“İdrak-i maali bu küçük akla gelmez.../ Zira bu terazi bu kadar sıkleti çekmez...”
Ziya Paşa
28 Şubat’ta Kuluçka başlığı altında yayımlanan yazımıza Ziya Paşa’nın bu dizesi ile başlamış ve ABD’nin, Kudüs’te dengelerin bıçak sırtında zorlukla durduğu hassas teraziye, her an kırılmasına neden olacak yeni ağırlıklar yüklemesinin tehlikelerine değinmiştik.

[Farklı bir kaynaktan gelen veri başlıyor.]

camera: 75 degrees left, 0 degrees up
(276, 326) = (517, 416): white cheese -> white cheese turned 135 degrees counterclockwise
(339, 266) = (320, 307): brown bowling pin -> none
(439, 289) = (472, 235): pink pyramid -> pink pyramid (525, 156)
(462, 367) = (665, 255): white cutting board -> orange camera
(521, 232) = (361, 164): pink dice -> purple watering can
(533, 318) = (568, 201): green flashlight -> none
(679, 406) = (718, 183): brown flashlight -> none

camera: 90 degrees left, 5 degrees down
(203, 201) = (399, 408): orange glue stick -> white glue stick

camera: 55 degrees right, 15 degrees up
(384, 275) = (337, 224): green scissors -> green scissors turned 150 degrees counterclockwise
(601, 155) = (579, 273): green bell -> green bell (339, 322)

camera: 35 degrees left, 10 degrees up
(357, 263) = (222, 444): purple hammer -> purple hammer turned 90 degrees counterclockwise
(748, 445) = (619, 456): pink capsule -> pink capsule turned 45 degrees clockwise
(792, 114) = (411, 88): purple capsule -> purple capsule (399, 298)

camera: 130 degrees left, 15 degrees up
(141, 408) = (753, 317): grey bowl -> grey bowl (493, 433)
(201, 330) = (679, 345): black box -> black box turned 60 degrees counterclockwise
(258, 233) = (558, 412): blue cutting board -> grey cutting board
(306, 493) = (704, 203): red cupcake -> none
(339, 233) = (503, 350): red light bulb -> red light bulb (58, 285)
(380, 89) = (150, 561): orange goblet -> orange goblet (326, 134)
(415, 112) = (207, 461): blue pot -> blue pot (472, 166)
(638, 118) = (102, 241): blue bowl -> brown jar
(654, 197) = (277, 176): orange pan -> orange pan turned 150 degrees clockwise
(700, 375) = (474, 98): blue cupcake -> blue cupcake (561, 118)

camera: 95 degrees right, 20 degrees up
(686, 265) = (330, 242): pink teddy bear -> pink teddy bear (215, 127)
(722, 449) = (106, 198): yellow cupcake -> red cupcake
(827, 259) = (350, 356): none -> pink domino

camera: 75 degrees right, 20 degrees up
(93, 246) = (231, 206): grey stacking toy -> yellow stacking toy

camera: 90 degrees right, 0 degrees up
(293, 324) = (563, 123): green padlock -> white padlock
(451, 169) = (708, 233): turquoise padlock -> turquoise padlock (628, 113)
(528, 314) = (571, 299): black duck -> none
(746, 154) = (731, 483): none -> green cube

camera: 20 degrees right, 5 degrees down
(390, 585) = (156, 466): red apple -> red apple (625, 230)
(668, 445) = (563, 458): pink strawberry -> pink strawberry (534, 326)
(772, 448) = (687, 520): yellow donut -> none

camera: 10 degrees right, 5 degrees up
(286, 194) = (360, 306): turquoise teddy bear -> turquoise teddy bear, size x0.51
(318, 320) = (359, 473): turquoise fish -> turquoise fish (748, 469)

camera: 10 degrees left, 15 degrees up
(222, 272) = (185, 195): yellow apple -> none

ABD’nin Büyükelçiliğini Tel Aviv’den Kudüs’e, hem de Filistinlilerin, topraklarından sürülmelerini Nekbe/Büyük Felaket adını verdikleri protestolarla andıkları bir günde taşıyarak hizmete açması Ortadoğu’nun yıllardır sönmeyen ateşine benzin dökmekle eş anlamlı olmalı...
ABD Dışişleri eski bakanı Tillerson’un, Tel Aviv’deki elçiliğin Kudüs’e taşınmasının iki-üç yıl sürebileceği açıklaması unutulmadan ve Trump’ın İran’la varılan nükleer anlaşmadan çekilmesine ilişkin Başkanlık kararnamesine attığı imza kurumadan Damad-ı Şehriyari Kushner ve İvanka Trump’ın katılımı ile dün gerçekleşen açılış töreni aslında bu talihsiz bölgede yeni çatışmaların da açılışı anlamında..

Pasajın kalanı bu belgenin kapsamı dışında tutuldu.